The result of Mr. Williams’s work is a growing collection of portraiture, documentary and street photography that shows legacy and pride.

“There’s a whole bunch of stories to tell from the people who lived there,” he said. “I feel there are too many photos of black people who struggle in America and there’s not much else.”

There is a quietness in Mr. Williams’s photos, but also the steady strength of day-to-day life. The photos are images of what makes a community home.

4 comments:

Joe Moretti said...

This is great to show this, BUT, St. Albans has been slowly going down hill and is not what it once was. While nowhere near downtown or South Jamaica, a drive recently through St. Albans, showed the typical crappy retail (99 cent stores, etc), illegal signs all over, garbage issues and crappy third world style apartments that have replaced one family homes. Crime has also gone up in that area. But what do you expect, 12 years of useless Councilman Leroy Comrie, his personal replacement, I. Daneek Miller has not burst out of the staring gate with great things, a poor community board.

While still a decent neighborhood with some great homes, it it is a a shame because this could be a great little community, instead it is slowly going the way of the rest of Jamaica. I cannot imagine five years down the road if things in Jamaica do no improve.

georgetheatheist said...

A lousy formal portrait of the kid sitting on the picnic table: fotog didn't clean the garbage at the bottom nor notice the divided background behind his head.

Yawn.

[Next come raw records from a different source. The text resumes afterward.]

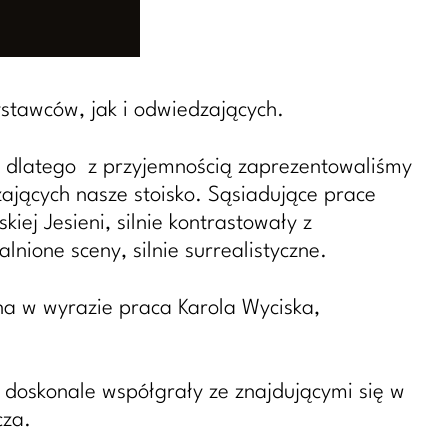
stawców, jak i odwiedzających.
 , dlatego z przyjemnością zaprezentowaliśmy
dzających nasze stoisko. Sąsiadujące prace
ej Jesieni, silnie kontrastowały z
nione sceny, silnie surrealistyczne.
na w wyrazie praca Karola Wyciska,
, doskonale współgrały ze znajdującymi się w
cza.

Mediocrity.

Anonymous said...

Banksters made out during the real estazte boom, selling mortgages (and pocketing commissions) to people they knew would be foreclosed on, selling off the mortgage in MBS and making more money, then buying back the foreclosed properties at distressed prices and reselling to Asians.

Anonymous said...

This is happening in mostly all the black communities. Greedy banks and new homeowners who knew from the beginning they could not afford a high mortgage. The outcome is homes bought and remodeled and made in 2 and 3 family homes which changes the makeup of the community. And I bet in another few years it will happen all over again. What we are witnessing is death to black neighborhoods.